Aim of the task —
Rewrite the records from the line holding "Thierry Mugler Angel parfémovaná voda dámská" through the end of the records, inclusive, swapping "tester" for "flakon" and leaving everything else unchanged.
Given entries Block Start
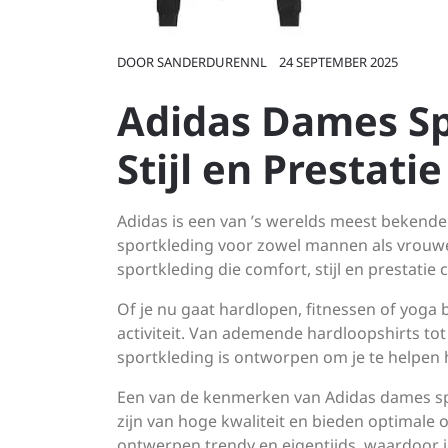
DOOR
SANDERDURENNL
24 SEPTEMBER 2025
Adidas Dames Sp
Stijl en Prestatie
Adidas is een van ’s werelds meest bekend
sportkleding voor zowel mannen als vrouwe
sportkleding die comfort, stijl en prestatie
Of je nu gaat hardlopen, fitnessen of yoga 
activiteit. Van ademende hardloopshirts to
sportkleding is ontworpen om je te helpen he
Een van de kenmerken van Adidas dames spor
zijn van hoge kwaliteit en bieden optimale
ontwerpen trendy en eigentijds, waardoor je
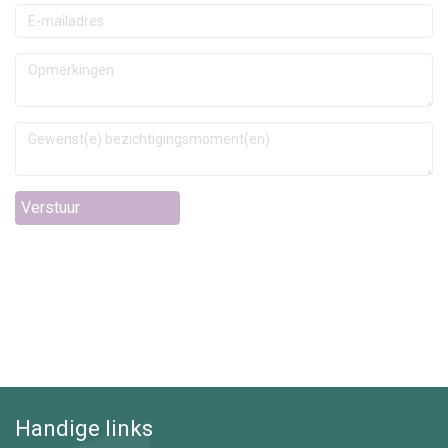
Verstuur
Handige links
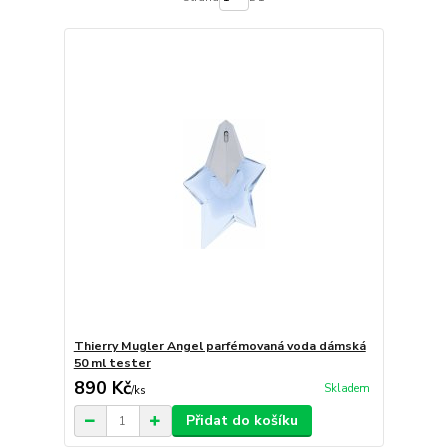
Thierry Mugler Angel parfémovaná voda dámská
50 ml tester
890 Kč
Skladem
/
ks
Přidat do košíku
Given entries Block End
Answer for this exercise —
Thierry Mugler Angel parfémovaná voda dámská
50 ml flakon
890 Kč
Skladem
/
ks
Přidat do košíku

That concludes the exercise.